Can anyone elaborate on what he means when he says that Verisign can 'go down' and take down most of the internet with it? How would a registrar going down affect anything to do with actual hosts?
If Verisign is running the nameservers for .com and .net, it will cause DNS problems across the board. We'd have to rely on DNS caches until new .net and .com nameservers come up. This would impact not only new domain registrations, but DR grade migrations, and DNSSEC.
If coordinated with an attack against the root nameservers so we couldn't change the .com and .net nameservers, DNS would become a real disaster. If combined with some BGP trickery, you could even see domain names being poisoned.
We should be able to be worked around the damage eventually; but so much of the internet relies on so few root servers/hosts/routers.
I think the problem with the blockchain is that it is relatively immutable, while the internet is anything but. Also, the cost for making a Namecoin change is inexpensive now, but if it were to take over full operations for even one TLD, that would not remain the case.
For some reasons to use DNS (e.g. service discovery) the latency associated with a blockchain would be prohibitive. Generally, I think it's an excellent application.
Poor wording. Verisign operates .com for the US government. So if Verisign's .com servers were to go down, then .com would go down with them. The author shouldn't have used the word "registrar" which makes people think of the creation of new domain names, à la GANDI (good) or GoDaddy (bad).
What does it mean "operates .com" and ".com would go down"? Does it mean that "google.com" would suddenly stop resolving?
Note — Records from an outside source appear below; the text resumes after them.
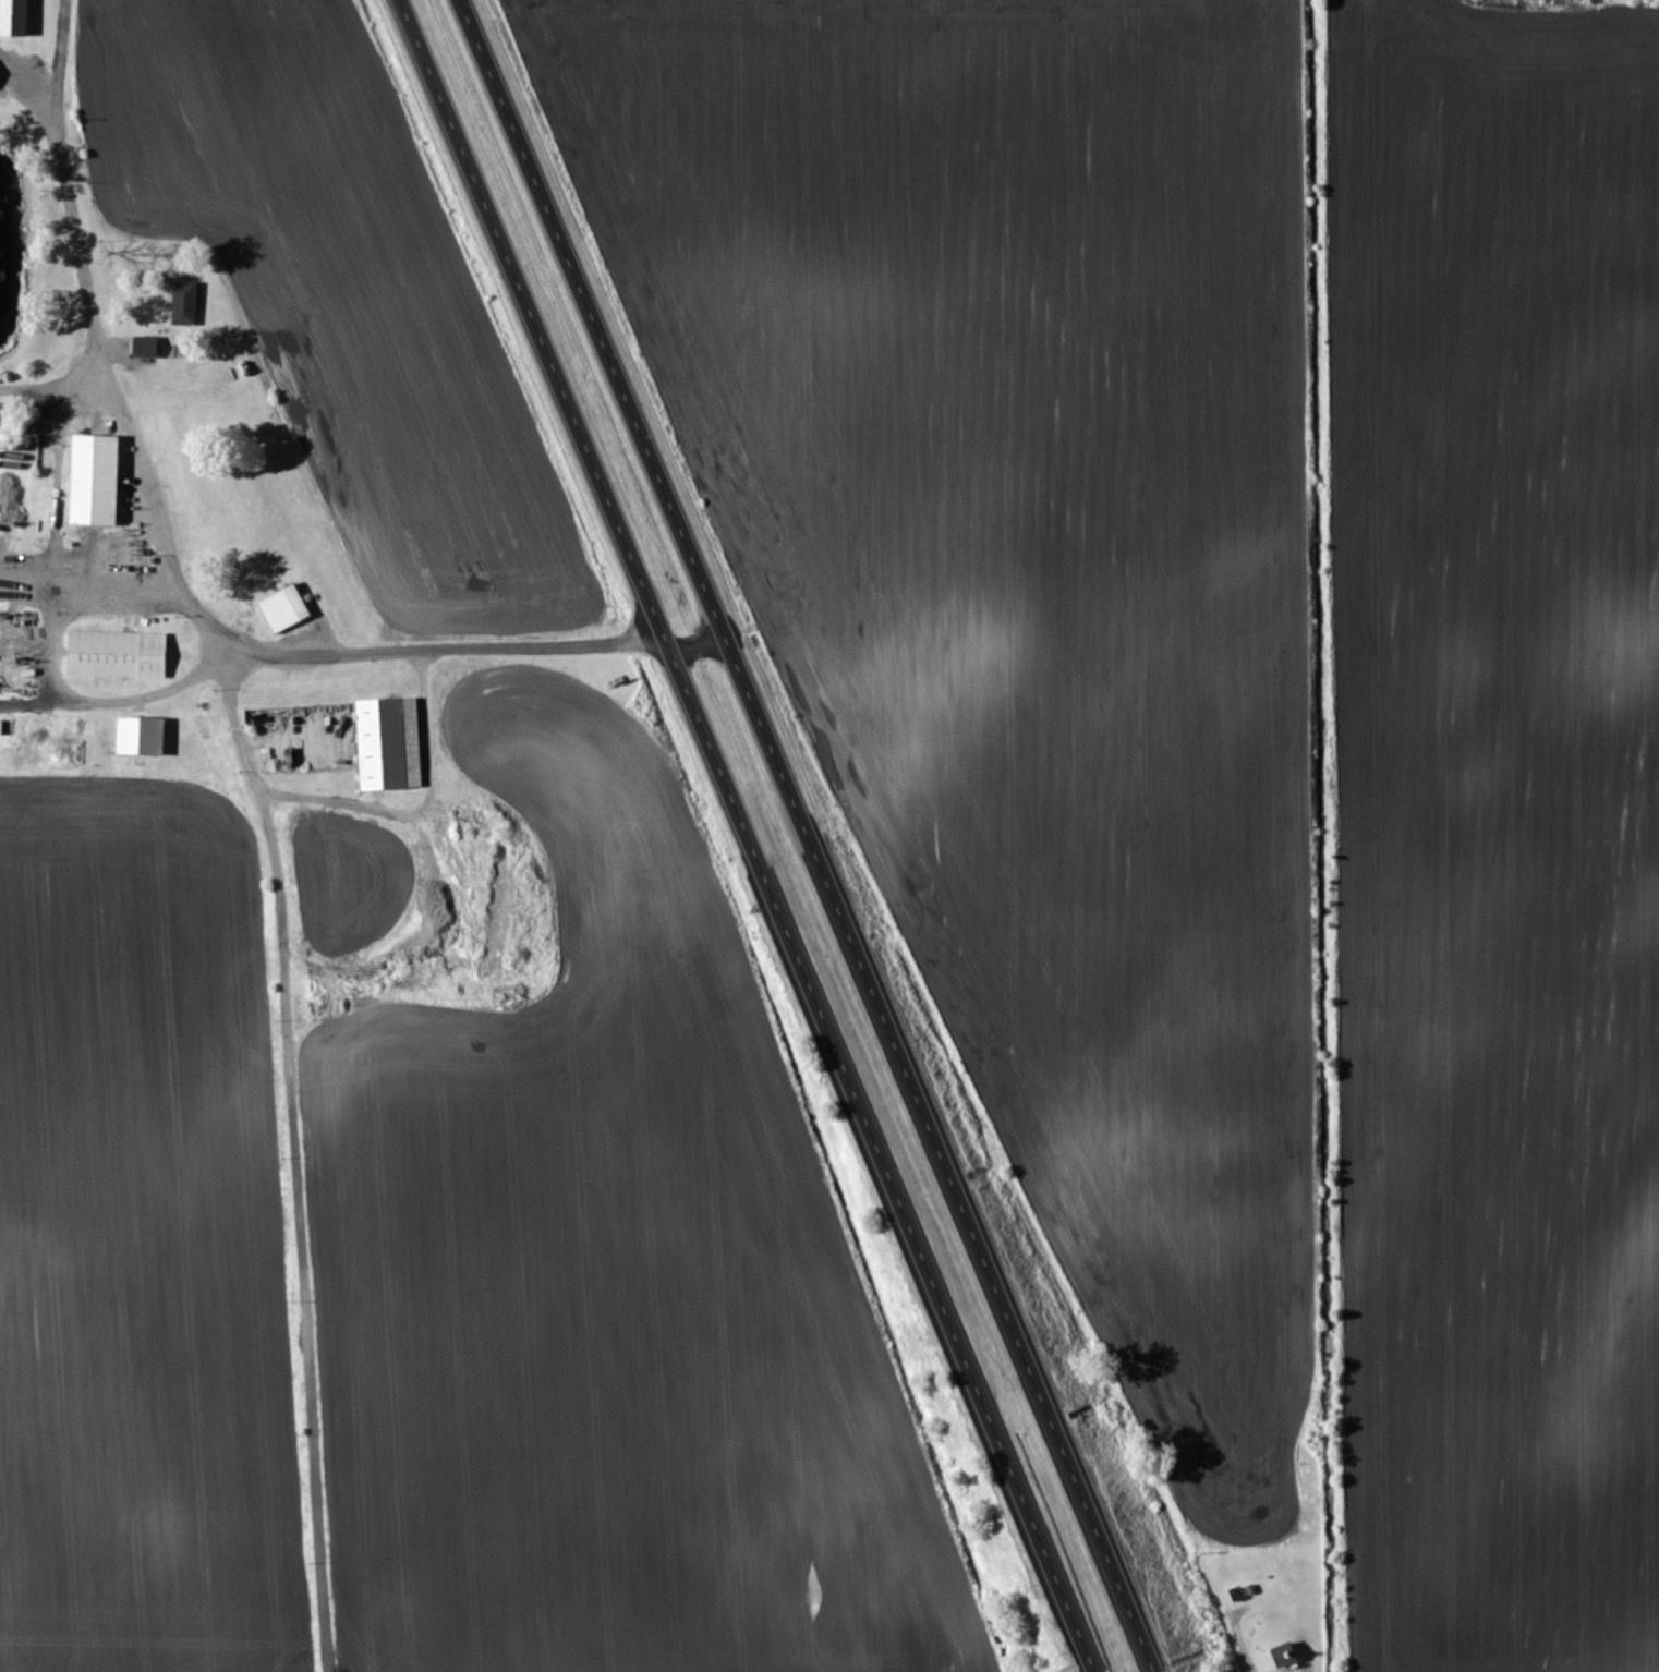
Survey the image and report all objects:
building: (24, 19)
road: (33, 65)
building: (192, 305)
building: (154, 348)
road: (58, 388)
building: (105, 482)
road: (169, 561)
road: (93, 580)
building: (284, 609)
road: (706, 626)
building: (126, 656)
road: (84, 702)
building: (150, 739)
building: (389, 744)
road: (418, 808)
road: (762, 834)
road: (824, 835)
road: (303, 1165)
road: (1242, 1641)
building: (1281, 1654)

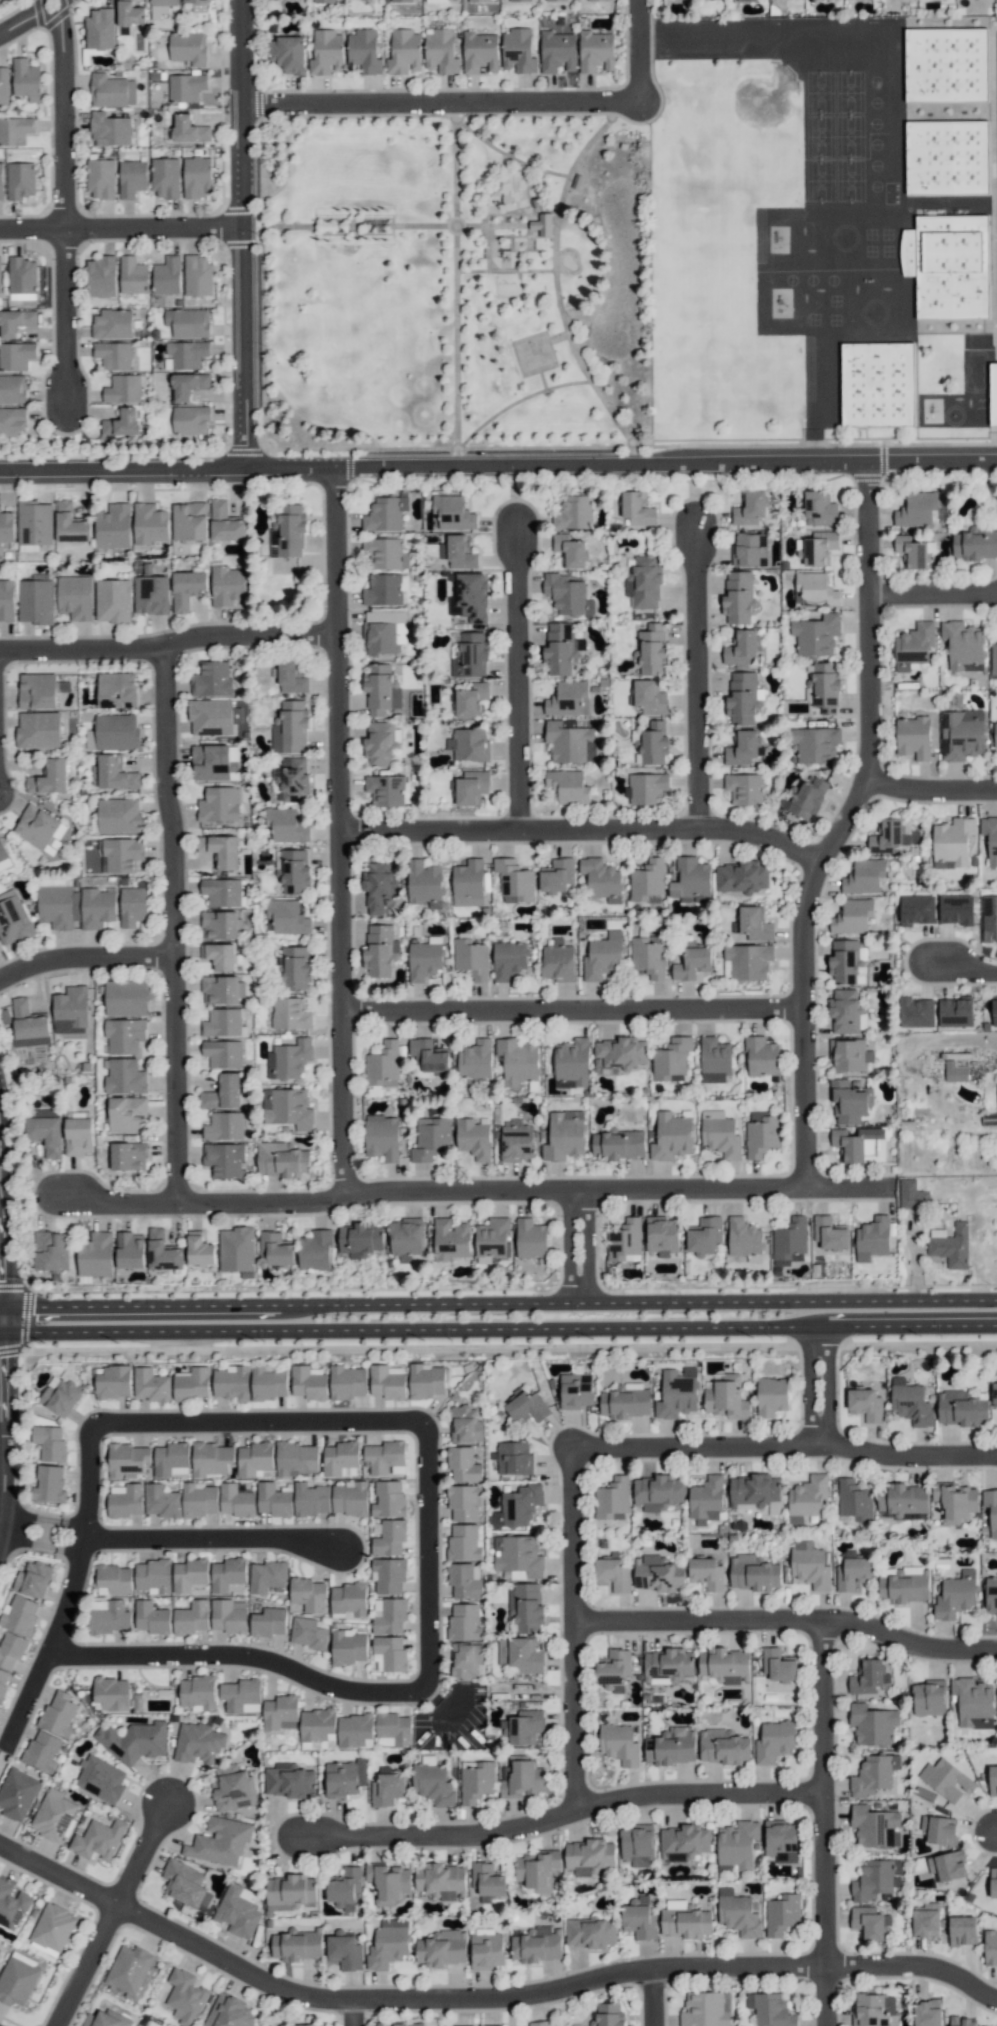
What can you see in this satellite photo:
building: (404, 0)
building: (440, 0)
building: (481, 0)
building: (507, 0)
building: (558, 0)
building: (597, 0)
building: (2, 1)
building: (196, 1)
building: (328, 1)
building: (161, 7)
building: (130, 13)
road: (30, 18)
building: (99, 29)
building: (188, 48)
road: (646, 50)
building: (364, 51)
building: (440, 51)
building: (517, 51)
building: (557, 51)
building: (596, 51)
building: (326, 52)
building: (404, 52)
building: (479, 52)
building: (288, 54)
building: (947, 65)
building: (25, 77)
building: (3, 86)
building: (186, 87)
building: (111, 90)
park: (819, 92)
park: (848, 92)
road: (449, 101)
road: (71, 113)
road: (515, 113)
building: (110, 129)
building: (189, 129)
building: (15, 130)
park: (725, 134)
park: (819, 136)
park: (849, 136)
road: (508, 156)
building: (948, 157)
parking lot: (995, 169)
building: (165, 177)
building: (197, 177)
building: (101, 178)
building: (132, 178)
building: (1, 180)
building: (21, 180)
park: (819, 180)
park: (849, 180)
building: (577, 181)
building: (535, 203)
building: (542, 224)
road: (393, 226)
road: (125, 227)
road: (252, 234)
road: (555, 242)
road: (487, 248)
building: (948, 265)
road: (505, 270)
building: (21, 275)
building: (132, 275)
building: (167, 275)
building: (198, 275)
building: (0, 276)
building: (101, 276)
park: (457, 281)
road: (260, 287)
building: (22, 296)
road: (72, 320)
building: (15, 322)
building: (187, 322)
building: (112, 324)
park: (533, 353)
building: (185, 354)
building: (16, 355)
building: (113, 355)
building: (188, 385)
building: (877, 385)
building: (13, 389)
building: (123, 389)
building: (993, 393)
road: (456, 395)
building: (190, 419)
building: (12, 421)
building: (122, 422)
road: (630, 446)
road: (498, 465)
building: (750, 508)
building: (820, 508)
building: (637, 509)
building: (916, 509)
building: (453, 512)
building: (573, 513)
building: (385, 514)
building: (189, 521)
building: (34, 523)
building: (225, 523)
building: (70, 524)
building: (149, 524)
building: (113, 526)
building: (6, 527)
building: (288, 532)
building: (975, 544)
building: (819, 548)
building: (749, 549)
building: (570, 550)
building: (913, 551)
building: (458, 552)
building: (386, 553)
building: (644, 582)
building: (228, 585)
building: (187, 589)
building: (383, 590)
building: (814, 590)
building: (567, 594)
road: (936, 594)
building: (151, 595)
building: (75, 597)
building: (470, 597)
building: (739, 597)
building: (112, 600)
building: (7, 601)
building: (36, 601)
building: (384, 632)
building: (816, 635)
road: (171, 643)
building: (914, 645)
building: (963, 646)
building: (741, 647)
building: (559, 649)
building: (652, 649)
building: (470, 656)
building: (993, 659)
road: (701, 676)
building: (291, 677)
road: (522, 677)
building: (212, 679)
building: (823, 688)
building: (381, 689)
building: (37, 690)
building: (117, 690)
building: (650, 697)
building: (568, 698)
building: (742, 698)
building: (471, 699)
building: (213, 717)
building: (290, 728)
building: (38, 729)
building: (114, 733)
building: (961, 734)
building: (995, 735)
building: (913, 737)
building: (570, 743)
building: (654, 743)
building: (381, 744)
building: (469, 744)
building: (816, 744)
building: (742, 747)
building: (215, 762)
building: (113, 773)
building: (50, 777)
building: (568, 786)
building: (470, 787)
building: (644, 787)
building: (745, 788)
building: (385, 790)
road: (932, 790)
building: (806, 795)
building: (219, 804)
building: (119, 816)
building: (287, 825)
road: (846, 826)
building: (40, 828)
road: (587, 829)
road: (344, 832)
building: (990, 837)
building: (952, 842)
building: (119, 854)
building: (4, 857)
building: (293, 871)
building: (557, 875)
building: (741, 876)
building: (864, 876)
building: (646, 878)
building: (468, 879)
building: (601, 879)
building: (690, 879)
building: (514, 880)
building: (425, 884)
building: (379, 886)
building: (223, 892)
building: (468, 902)
building: (132, 905)
building: (56, 906)
building: (97, 908)
building: (916, 909)
building: (955, 909)
building: (852, 916)
building: (13, 918)
building: (286, 918)
building: (989, 918)
road: (179, 923)
building: (753, 923)
building: (220, 925)
building: (380, 950)
building: (219, 955)
building: (603, 956)
building: (649, 956)
road: (87, 957)
building: (424, 958)
building: (471, 958)
building: (508, 960)
building: (558, 961)
building: (747, 961)
building: (844, 961)
building: (693, 962)
building: (296, 969)
road: (962, 969)
building: (223, 989)
building: (126, 997)
building: (70, 1010)
road: (577, 1010)
building: (844, 1011)
building: (955, 1011)
building: (994, 1011)
building: (915, 1012)
building: (290, 1013)
building: (223, 1023)
building: (28, 1025)
building: (124, 1035)
building: (622, 1052)
building: (223, 1053)
building: (428, 1055)
building: (849, 1055)
building: (761, 1057)
building: (671, 1058)
building: (288, 1059)
building: (475, 1060)
building: (714, 1060)
building: (517, 1061)
building: (572, 1063)
building: (383, 1065)
building: (955, 1072)
building: (124, 1076)
building: (223, 1092)
building: (996, 1092)
building: (850, 1101)
building: (287, 1108)
building: (127, 1114)
building: (989, 1120)
building: (224, 1126)
building: (46, 1131)
building: (720, 1134)
building: (761, 1134)
building: (78, 1135)
building: (564, 1135)
building: (382, 1137)
building: (671, 1137)
building: (430, 1138)
building: (473, 1138)
building: (516, 1141)
building: (858, 1143)
building: (618, 1144)
building: (128, 1156)
building: (223, 1160)
building: (282, 1160)
road: (542, 1190)
building: (912, 1194)
road: (121, 1204)
building: (830, 1233)
building: (662, 1235)
building: (405, 1238)
building: (530, 1238)
building: (872, 1238)
building: (360, 1239)
building: (451, 1239)
building: (624, 1239)
building: (744, 1239)
building: (790, 1242)
building: (949, 1245)
road: (581, 1246)
building: (275, 1248)
building: (130, 1249)
building: (199, 1249)
building: (236, 1249)
building: (315, 1250)
building: (52, 1252)
building: (162, 1252)
building: (95, 1254)
road: (498, 1303)
road: (3, 1312)
road: (498, 1328)
building: (426, 1381)
building: (113, 1382)
building: (231, 1382)
building: (268, 1382)
building: (347, 1382)
building: (308, 1383)
building: (386, 1383)
building: (151, 1384)
building: (191, 1384)
road: (822, 1386)
building: (576, 1390)
building: (678, 1392)
building: (994, 1392)
building: (60, 1396)
building: (771, 1396)
building: (726, 1397)
building: (626, 1402)
building: (910, 1402)
building: (865, 1404)
building: (527, 1407)
building: (961, 1409)
road: (265, 1423)
building: (465, 1425)
road: (2, 1443)
building: (50, 1443)
road: (702, 1447)
road: (911, 1455)
building: (340, 1457)
building: (385, 1457)
building: (128, 1458)
building: (211, 1458)
building: (254, 1458)
building: (296, 1458)
building: (514, 1458)
building: (171, 1459)
building: (463, 1464)
building: (49, 1484)
building: (658, 1492)
building: (755, 1493)
building: (807, 1497)
building: (350, 1498)
building: (311, 1499)
building: (388, 1499)
building: (612, 1499)
building: (706, 1499)
building: (903, 1499)
building: (124, 1500)
building: (199, 1500)
building: (236, 1500)
building: (274, 1500)
building: (854, 1500)
building: (161, 1501)
building: (463, 1501)
building: (955, 1502)
building: (518, 1506)
building: (991, 1509)
road: (48, 1533)
road: (218, 1535)
building: (390, 1538)
building: (463, 1543)
building: (518, 1555)
road: (432, 1560)
building: (809, 1565)
building: (227, 1573)
building: (706, 1573)
building: (753, 1573)
building: (852, 1573)
building: (189, 1574)
building: (613, 1574)
building: (657, 1574)
building: (153, 1575)
building: (388, 1575)
building: (267, 1576)
building: (115, 1578)
building: (33, 1579)
building: (463, 1581)
building: (905, 1586)
building: (308, 1594)
road: (79, 1595)
building: (955, 1595)
building: (991, 1595)
building: (348, 1599)
building: (526, 1607)
building: (20, 1615)
building: (229, 1616)
building: (389, 1616)
building: (109, 1617)
building: (191, 1617)
building: (152, 1618)
road: (789, 1619)
building: (269, 1622)
building: (464, 1622)
road: (578, 1629)
building: (308, 1633)
building: (348, 1647)
building: (11, 1650)
building: (389, 1653)
building: (521, 1655)
building: (467, 1660)
road: (276, 1663)
building: (668, 1665)
building: (725, 1665)
building: (778, 1665)
building: (613, 1670)
building: (866, 1676)
building: (3, 1683)
building: (197, 1692)
building: (111, 1693)
building: (241, 1695)
building: (929, 1698)
building: (973, 1703)
building: (280, 1712)
building: (59, 1713)
building: (317, 1724)
building: (872, 1724)
building: (523, 1726)
building: (393, 1730)
building: (355, 1731)
building: (134, 1741)
building: (774, 1741)
building: (198, 1743)
building: (619, 1744)
building: (671, 1746)
building: (723, 1747)
building: (42, 1751)
building: (874, 1774)
building: (100, 1778)
building: (345, 1778)
building: (946, 1779)
building: (523, 1780)
building: (992, 1780)
building: (290, 1781)
building: (476, 1781)
building: (433, 1784)
building: (232, 1787)
building: (387, 1787)
road: (702, 1793)
building: (17, 1794)
building: (54, 1816)
road: (828, 1822)
building: (875, 1826)
building: (939, 1829)
road: (440, 1835)
building: (98, 1839)
building: (781, 1840)
building: (219, 1842)
building: (683, 1842)
building: (637, 1845)
road: (142, 1851)
building: (589, 1857)
building: (947, 1865)
building: (536, 1870)
building: (875, 1879)
building: (441, 1881)
building: (487, 1881)
building: (389, 1882)
building: (993, 1883)
building: (185, 1884)
building: (344, 1887)
building: (290, 1892)
building: (238, 1910)
building: (739, 1913)
building: (782, 1914)
building: (639, 1918)
building: (684, 1920)
building: (926, 1921)
building: (870, 1923)
building: (53, 1927)
building: (962, 1930)
building: (590, 1932)
building: (388, 1944)
building: (297, 1945)
building: (537, 1945)
building: (442, 1948)
building: (990, 1948)
building: (0, 1949)
building: (487, 1950)
building: (344, 1951)
road: (86, 1964)
building: (129, 1969)
building: (17, 1981)
building: (185, 1996)
road: (486, 1997)
road: (656, 1997)
building: (706, 2009)
building: (770, 2009)
building: (873, 2009)
building: (229, 2012)
road: (353, 2012)
building: (927, 2013)
building: (105, 2019)
building: (963, 2021)
building: (539, 2023)
building: (400, 2024)
building: (305, 2025)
If so, how is that possible given the way DNS works? If not, what exactly is the panic about?
Most DNS resolvers come with a 'root zone hints file', which includes a list of the root nameservers and static IPs for each one.
When you look up google.com, these root nameservers are queried for com, and they return the results (name and IP) for the nameservers for .com
These nameservers for com are then queried for google.com, which then return the results for the nameservers for google.com.
Google's nameservers are then queried for google.com, and an IP is returned.
So yes, given how DNS works, all .com and .net domains would stop resolving if the Verisign nameservers for .com and .net were to go down. Most people go through caching nameservers, which would retain the values for google.com, and continue to return them, up until the time to live on those records expired, at which point they too would stop returning any values if the upstream servers hadn't returned before then.
If coordinated with an attack against the root nameservers so we couldn't change the .com and .net nameservers, DNS would become a real disaster. If combined with some BGP trickery, you could even see domain names being poisoned.
We should be able to be worked around the damage eventually; but so much of the internet relies on so few root servers/hosts/routers.